Una mujer de Plaza Huincul fue rescatada por la Policía gracias a un llamado de sus vecinos, luego de que su pareja la agredió y la amenazó con un cuchillo. "Si el accionar policial no fuera oportuno, hoy hablaríamos de un femicidio”, expresó el comisario Claudio Vinet.
El hecho sucedió el domingo pasado por la tarde, alrededor de las 18, en una vivienda de barrio Otaño de Plaza Huincul.

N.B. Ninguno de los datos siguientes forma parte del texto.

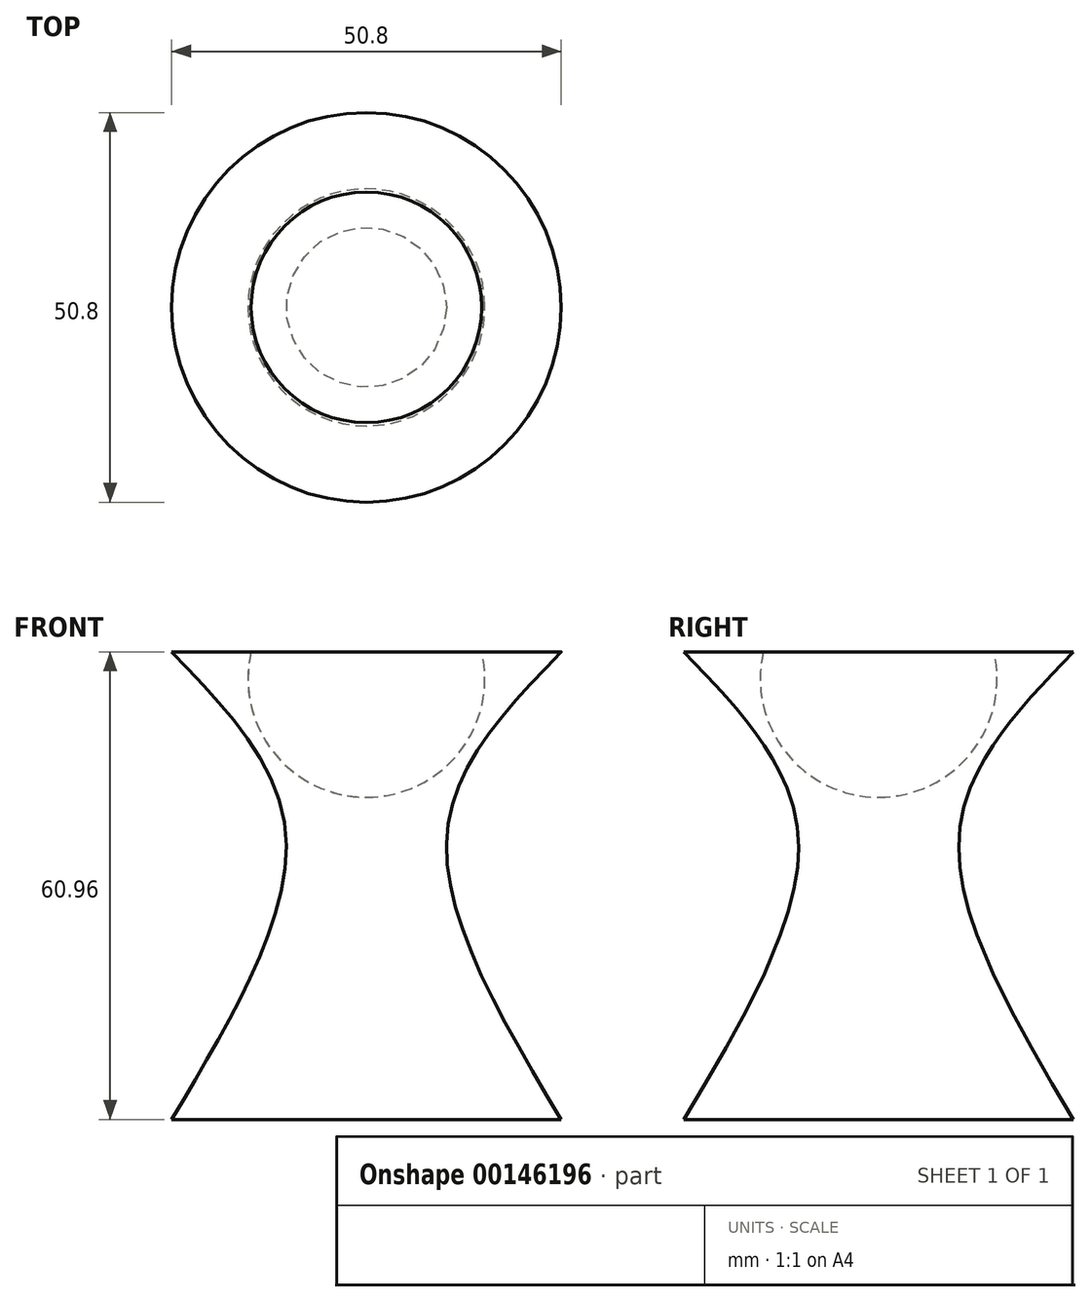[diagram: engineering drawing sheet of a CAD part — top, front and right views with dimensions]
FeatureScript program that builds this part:
annotation { "Feature Type Name" : "Feature", "Feature Type Description" : "" }
export const myFeature = defineFeature(function(context is Context, id is Id, definition is map)
    precondition{}
    {
        {
            var Q0;
            Q0=qCreatedBy(makeId("Top.planeOp"),FACE);
            var sketch = newSketch(context, id + "F0", { "sketchPlane" : qUnion([Q0])});
            skCircle(sketch, "E0", {"center": v(0, 0) * mm, "radius": 25.4 * mm});
            skSolve(sketch);
        }
        {
            var Q0;
            Q0 = qSketchRegion(id + "F0", true);
            extrude(context, id + "F1", {"entities" : qUnion([Q0]), "depth" : 60.96 * mm});
        }
        {
            var Q0;
            Q0=qCreatedBy(makeId("Front.planeOp"),FACE);
            var sketch = newSketch(context, id + "F2", { "sketchPlane" : qUnion([Q0])});
            skLineSegment(sketch, "E1", {"start": v(-25.4, 72.62) * mm, "end": v(-25.4, -15.5) * mm, "construction": true});
            skLineSegment(sketch, "E2", {"start": v(0, 68.04) * mm, "end": v(0, -17.54) * mm, "construction": true});
            skLineSegment(sketch, "E3", {"start": v(-41.69, 60.92) * mm, "end": v(38.98, 60.92) * mm, "construction": true});
            skFitSpline(sketch, "E4", {"points": [v(-25.4, 60.92) * mm, v(-10.52, 37.42) * mm, v(-25.4, 0) * mm], "startDerivative": vector(46.4, -47.99) * mm, "endDerivative": vector(-43.64, -73.09) * mm});
            skLineSegment(sketch, "E5", {"start": v(-25.4, 60.92) * mm, "end": v(-25.4, 0) * mm});
            skSolve(sketch);
        }
        {
            var Q0;
            Q0 = qSketchRegion(id + "F2", true);
            var Q1;
            Q1=sQuery(id+"F2.wireOp",EDGE,"E2");
            revolve(context, id + "F3", {"operationType" : NewBodyOperationType.REMOVE, "entities" : qUnion([Q0]), "axis" : qUnion([Q1]), "revolveType" : RevolveType.FULL});
        }
        {
            var Q0;
            Q0=qCreatedBy(makeId("Front.planeOp"),FACE);
            var sketch = newSketch(context, id + "F4", { "sketchPlane" : qUnion([Q0])});
            skArc(sketch, "E6", {"start": v(0, 42) * mm, "mid": v(15.44, 57.44) * mm, "end": v(0, 72.88) * mm});
            skLineSegment(sketch, "E7", {"start": v(0, 72.88) * mm, "end": v(0, 42) * mm});
            skSolve(sketch);
        }
        {
            var Q0;
            Q0=makeQuery(id+"F4.imprint","IMPRINT",FACE,{"disambiguationData":[TD([[makeQuery(id+"F4.imprint","IMPRINT",EDGE,{"derivedFrom":sQuery(id+"F4.wireOp",EDGE,"E6")}),1.0]])]});
            var Q1;
            Q1=sQuery(id+"F4.wireOp",EDGE,"E7");
            revolve(context, id + "F5", {"operationType" : NewBodyOperationType.REMOVE, "entities" : qUnion([Q0]), "axis" : qUnion([Q1]), "revolveType" : RevolveType.FULL, "oppositeDirection" : true});
        }
    });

Allí, la violenta situación a la que estaba siendo sometida la mujer quedó evidenciada en sus gritos, que alarmaron a sus vecinos, quienes decidieron dar aviso al personal policial.
Al arribar al domicilio en inmediación de calles Antártida Argentina y Mariano Moreno, los efectivos observaron por una abertura que en efecto, una mujer se encontraba en peligro, pidiendo ayuda a viva voz desde el suelo mientras su pareja la amenazaba con un cuchillo tipo Tramontina en sus manos.
Por esto, los agentes ingresaron al domicilio por la fuerza, redujeron al violento de 31 años y lo demoraron. Por su parte, la mujer de 33 fue asistida por personal de emergencias que se convocó al lugar, y trasladada al hospital, donde se constató que más allá de su angustia no tenía heridas de gravedad.
Posterior al hecho y ya más calmada, la víctima radicó su denuncia, en la que manifestó que una escena de celos había decantado en la violencia y que el hombre también había amenazado con lastimarse a sí mismo. "Entre lastimarse él y lastimarla a ella, hay un hilo muy fino", manifestó el comisario Vinet al relatar el hecho, y agregó que "no se tenía conocimiento de violencia previa en la pareja", dado que no se habían recibido otras denuncias antes de ese día.
Asimismo, el agresor radicó una contradenuncia en comisaría, argumentando que la mujer "había iniciado la agresión con golpes de puño".
La fiscalía local ya tomó el caso en sus manos y dispuso una restricción de acercamiento a la víctima como medida preventiva, hasta tanto avance la investigación y se puedan formular cargos al hombre.